Rilascio concessioni demaniali, nuovo parere dell’Art
L’Autorità di Regolazione dei Trasporti ha espresso il suo giudizio in merito al contenuto della documentazione prodotta da una società che aveva chiesto un’area nel porto di Civitavecchia
Ancora un intervento dell’Art, l’Autorità di Regolazione dei Trasporti, in materia di rilascio di concessioni da parte delle autorità di sistema portuale. Questa volta il parere è stato richiesto, come di prassi, dall’Adsp del Mar Tirreno Centro Settentrionale per il rilascio ad una società di una concessione in base all’articolo 18 della Legge 84/94 finalizzata a mantenere un’area di stoccaggio e deposito, di circa diecimila metri quadrati, dedicata alla sosta e custodia di veicoli commerciali, nonché all’installazione di cinque container a uso deposito presso il porto di Civitavecchia. E come ormai previsto dalla normativa, la società ha allegato alla richiesta il Piano Economico Finanziario che l’ente ha trasmesso all’ART per le eventuali osservazioni.
Nel parere espresso, l’Autorità osserva, in via preliminare, che la relazione operativa fornita a corredo del PEF si riferisce al periodo compreso tra il 1° gennaio 2025 e il 31 dicembre 2028 e che per questo necessita di chiarimenti e adeguamenti la circostanza che l’orizzonte temporale del Piano Economico Finanziario appaia già in parte decorso con riguardo alle prime due annualità. Viene poi rilevato che nel “Programma investimenti” non è stata fornita la descrizione dell’unico investimento in programma, omettendone altresì la relativa classificazione. Nel “Piano ammortamento”, poi, non è esplicata l’aliquota di ammortamento utilizzata per l’unico investimento in programma e inoltre lo stesso ammortamento risulta iniziare già nell’anno di realizzazione dell’intervento, e non - come previsto dal format approvato dall’Autorità - dall’anno successivo. Infine, sempre l’ammortamento risulta interrotto dopo il secondo anno.

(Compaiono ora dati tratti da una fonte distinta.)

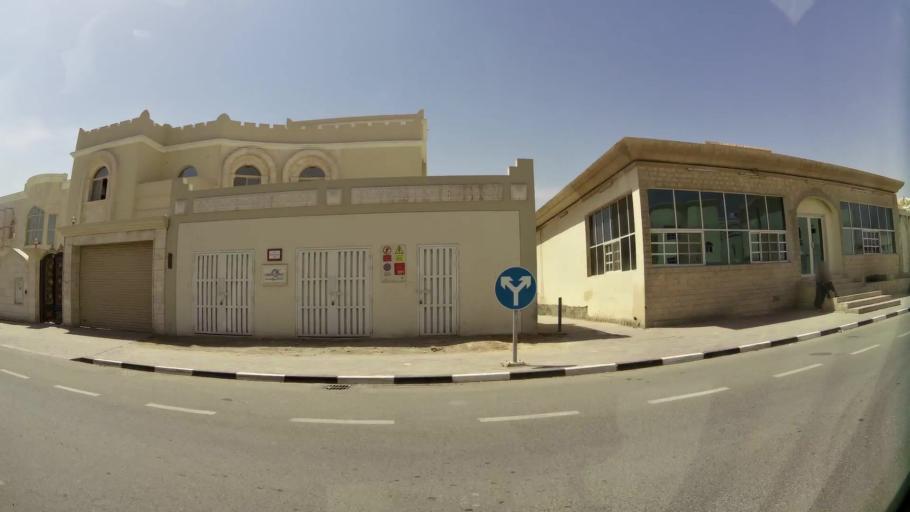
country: QA
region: Baladiyat ar Rayyan
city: Ar Rayyan
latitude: 25.2813
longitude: 51.4078
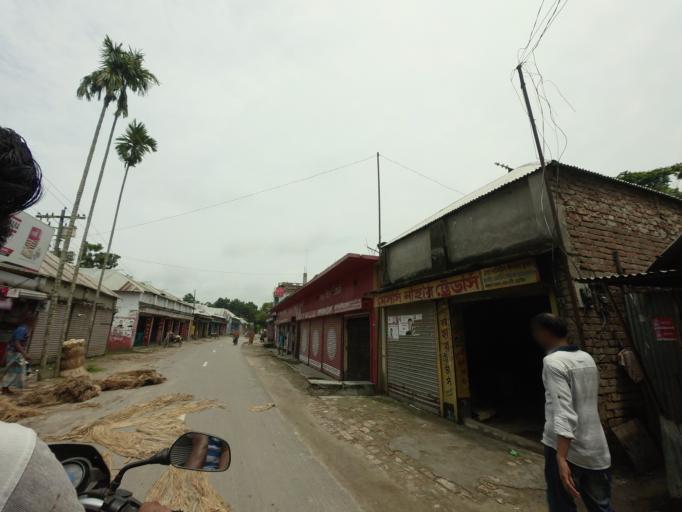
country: BD
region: Khulna
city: Kalia
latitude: 23.0859
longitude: 89.6697
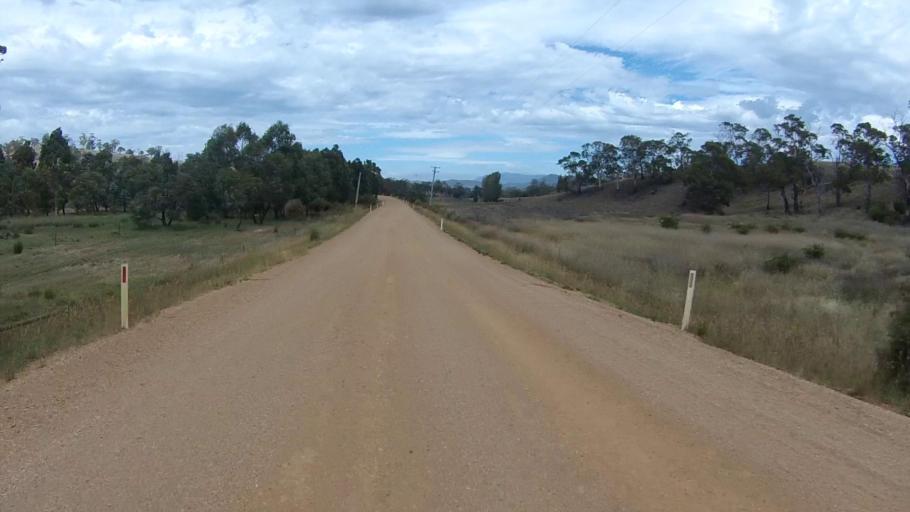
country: AU
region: Tasmania
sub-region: Sorell
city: Sorell
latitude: -42.6935
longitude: 147.4647
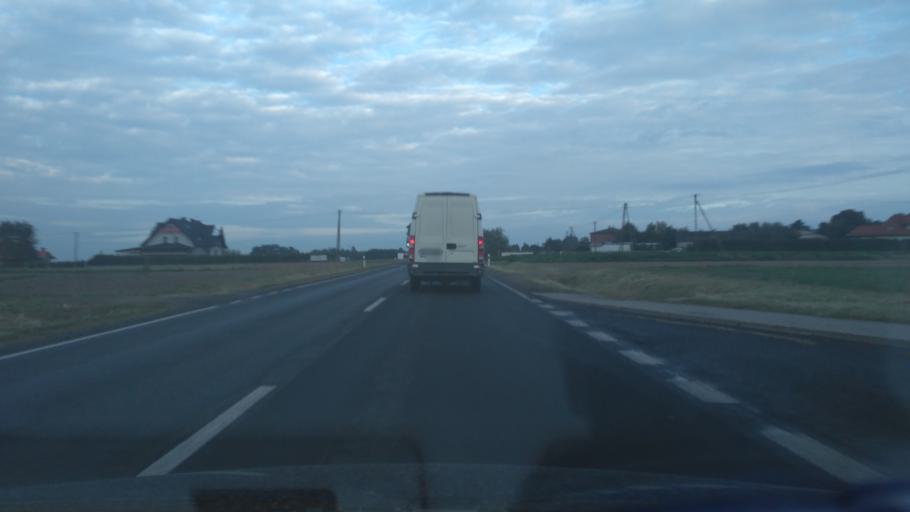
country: PL
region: Lublin Voivodeship
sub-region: Powiat leczynski
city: Spiczyn
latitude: 51.2997
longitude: 22.7612
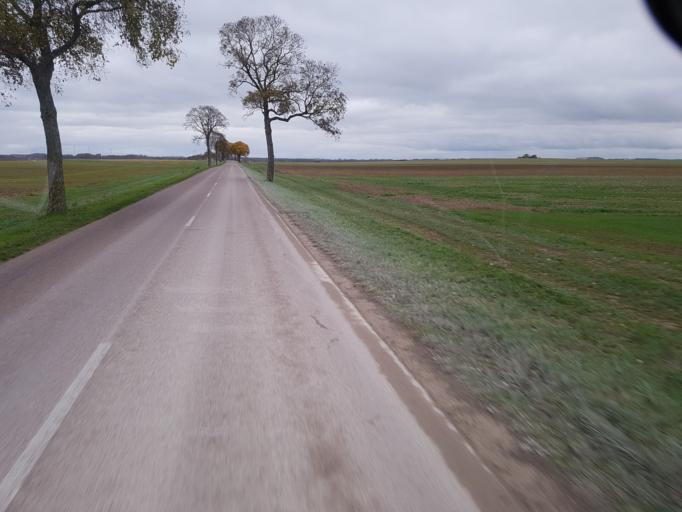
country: FR
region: Champagne-Ardenne
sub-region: Departement de l'Aube
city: Mery-sur-Seine
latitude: 48.5336
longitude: 3.8679
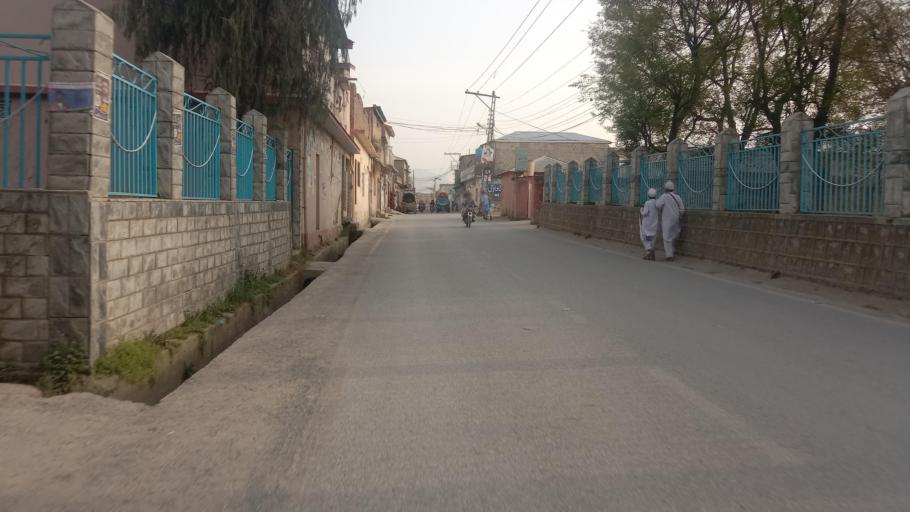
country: PK
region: Khyber Pakhtunkhwa
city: Abbottabad
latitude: 34.1680
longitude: 73.2593
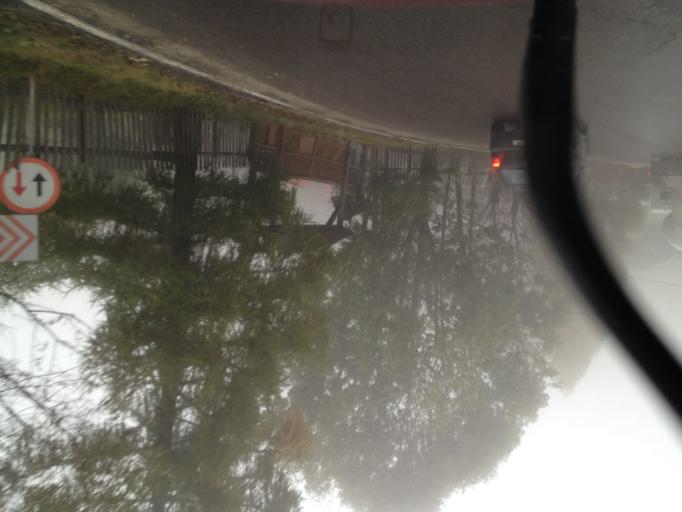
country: RO
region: Arges
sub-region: Comuna Dambovicioara
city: Dambovicioara
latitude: 45.4268
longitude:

Altre anomalie vengono segnalate negli “Schemi contabili” relativamente al Piano economico previsionale, nel piano ammortamento, in quello finanziario previsionale e nel Piano patrimoniale previsionale. L’Autorità osserva infine che “non risulta fornito il calcolo del VAN, il valore attuale netto, né l’eventuale metodologia alternativa utilizzata, che, sulla base degli investimenti previsti a cronoprogramma, assicuri la congruità della determinazione della durata della concessione: appare, pertanto, necessaria un’integrazione in tal senso della documentazione fornita”.
Insomma, una serie di rilievi di carattere tecnico che lasciano intendere come le linee guida per il rilascio di concessioni contenute nel decreto del Mit del 2023 e successive integrazioni, che prevedono il parere dell’Art in ordine soprattutto al contenuto del Piano Economico Finanziario prodotto dai soggetti richiedenti, abbiano colto nel segno, assicurando agli enti portuali la massima tranquillità per quanto concerne la decisione finale.